I was just listening to a lecture by the philosopher and theologian Peter Kreeft on this topic (Because good scholars always go to the primary sources, let me point you to where I found this lecture: http://www.peterkreeft.com/audio.htm) Dr. Kreeft proposes that there is only two ways possible for a God to make himself known to man.
Possible Way Number One is by direct evidence that will convince the brain. Intellectuals like myself (and any academics teaching our young in modern and secular institutions) claim and claim loudly that when evidence is presented, we shall, upon our honor, change our opinions and beliefs and ways of life to confirm to what the cold hard facts of reality command.

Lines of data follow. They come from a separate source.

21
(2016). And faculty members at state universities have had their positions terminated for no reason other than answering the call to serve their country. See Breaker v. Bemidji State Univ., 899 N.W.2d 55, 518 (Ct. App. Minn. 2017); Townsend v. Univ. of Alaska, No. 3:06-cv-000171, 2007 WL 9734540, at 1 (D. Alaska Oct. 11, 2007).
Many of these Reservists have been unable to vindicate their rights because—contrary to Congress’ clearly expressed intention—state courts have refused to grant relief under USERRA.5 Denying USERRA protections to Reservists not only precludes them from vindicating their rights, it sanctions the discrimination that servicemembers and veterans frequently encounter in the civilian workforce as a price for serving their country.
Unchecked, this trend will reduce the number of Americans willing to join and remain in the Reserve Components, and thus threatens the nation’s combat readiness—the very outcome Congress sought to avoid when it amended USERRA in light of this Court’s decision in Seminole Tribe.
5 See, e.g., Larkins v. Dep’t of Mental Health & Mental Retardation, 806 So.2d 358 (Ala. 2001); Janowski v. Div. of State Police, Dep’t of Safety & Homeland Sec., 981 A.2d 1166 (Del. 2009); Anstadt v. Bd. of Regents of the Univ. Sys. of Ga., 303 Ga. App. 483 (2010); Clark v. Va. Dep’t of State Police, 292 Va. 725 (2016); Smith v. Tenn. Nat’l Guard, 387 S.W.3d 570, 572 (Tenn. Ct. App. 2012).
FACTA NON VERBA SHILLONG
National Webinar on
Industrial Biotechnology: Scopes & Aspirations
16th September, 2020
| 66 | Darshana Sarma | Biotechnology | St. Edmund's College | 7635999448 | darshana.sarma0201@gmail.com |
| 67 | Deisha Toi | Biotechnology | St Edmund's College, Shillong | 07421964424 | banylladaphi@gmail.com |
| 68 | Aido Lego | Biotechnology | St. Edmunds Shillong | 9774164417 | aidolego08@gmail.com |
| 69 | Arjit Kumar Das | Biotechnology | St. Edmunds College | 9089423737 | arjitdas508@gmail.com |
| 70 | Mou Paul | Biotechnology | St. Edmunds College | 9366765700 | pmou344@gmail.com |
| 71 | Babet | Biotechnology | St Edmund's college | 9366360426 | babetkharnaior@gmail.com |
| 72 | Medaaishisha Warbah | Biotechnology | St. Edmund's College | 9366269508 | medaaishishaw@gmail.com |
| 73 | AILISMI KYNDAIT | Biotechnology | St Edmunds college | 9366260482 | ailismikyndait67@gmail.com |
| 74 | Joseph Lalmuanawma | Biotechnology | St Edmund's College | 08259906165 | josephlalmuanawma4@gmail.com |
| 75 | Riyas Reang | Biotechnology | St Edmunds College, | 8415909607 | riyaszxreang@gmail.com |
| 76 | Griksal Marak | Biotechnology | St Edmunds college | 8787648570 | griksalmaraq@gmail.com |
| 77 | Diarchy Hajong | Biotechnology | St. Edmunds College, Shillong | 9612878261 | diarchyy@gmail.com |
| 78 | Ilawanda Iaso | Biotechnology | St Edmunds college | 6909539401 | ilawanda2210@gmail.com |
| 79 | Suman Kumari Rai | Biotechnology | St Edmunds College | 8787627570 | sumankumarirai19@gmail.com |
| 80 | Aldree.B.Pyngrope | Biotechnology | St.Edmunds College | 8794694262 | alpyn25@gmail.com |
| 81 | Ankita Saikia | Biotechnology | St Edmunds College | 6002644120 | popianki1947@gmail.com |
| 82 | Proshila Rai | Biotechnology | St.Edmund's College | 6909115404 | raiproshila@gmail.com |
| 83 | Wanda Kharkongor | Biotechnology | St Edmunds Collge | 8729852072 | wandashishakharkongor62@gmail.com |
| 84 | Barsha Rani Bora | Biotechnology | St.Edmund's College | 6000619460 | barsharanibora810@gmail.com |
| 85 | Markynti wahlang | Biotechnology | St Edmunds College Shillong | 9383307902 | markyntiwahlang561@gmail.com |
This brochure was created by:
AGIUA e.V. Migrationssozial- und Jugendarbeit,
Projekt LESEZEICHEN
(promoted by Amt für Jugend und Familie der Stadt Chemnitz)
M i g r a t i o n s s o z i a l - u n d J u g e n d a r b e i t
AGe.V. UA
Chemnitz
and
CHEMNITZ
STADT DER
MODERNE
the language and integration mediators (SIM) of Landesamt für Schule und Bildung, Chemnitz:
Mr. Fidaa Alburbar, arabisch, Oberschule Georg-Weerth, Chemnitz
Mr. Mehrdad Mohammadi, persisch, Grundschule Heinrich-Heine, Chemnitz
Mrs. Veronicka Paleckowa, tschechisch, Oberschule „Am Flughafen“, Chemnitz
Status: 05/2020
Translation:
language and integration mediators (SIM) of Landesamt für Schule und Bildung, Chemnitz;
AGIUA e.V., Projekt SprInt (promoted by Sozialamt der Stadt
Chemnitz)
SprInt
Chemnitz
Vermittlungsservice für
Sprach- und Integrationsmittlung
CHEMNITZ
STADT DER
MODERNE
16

This claim is not to be believed. I read of case of a prominent atheist in England, A.J. Ayer, who in 1988 had a near-death experience, an experience as obvious and unusual as the vision encountered by St. Paul on the Road to Damascus. Dr. Jeremy George, his physician, reports that Ayer had confided to him: “I saw a Divine Being. I’m afraid I’m going to have to revise all my books and opinions.”
But then he publicly reaffirmed his atheism, steadfastly ignored the evidence, and talked himself into believing that his memory and his senses were faulty. He concluded that he had seen nothing, that his sense and his senses were faulty, on the premise that his speculations could not be faulty. He was also a leader of the Humanist movement, and a public reverse of his beliefs would have inconvenienced or embarrassed him.
If this tale is true, A.J. Ayer is a worm. Philosophers are supposed to face changes of fortune and the opinions of the world philosophically, hence the name.
On the other hand, how can we fail to pity weakness? This type of repellent intellectual cowardice is not unusual; it is the human condition.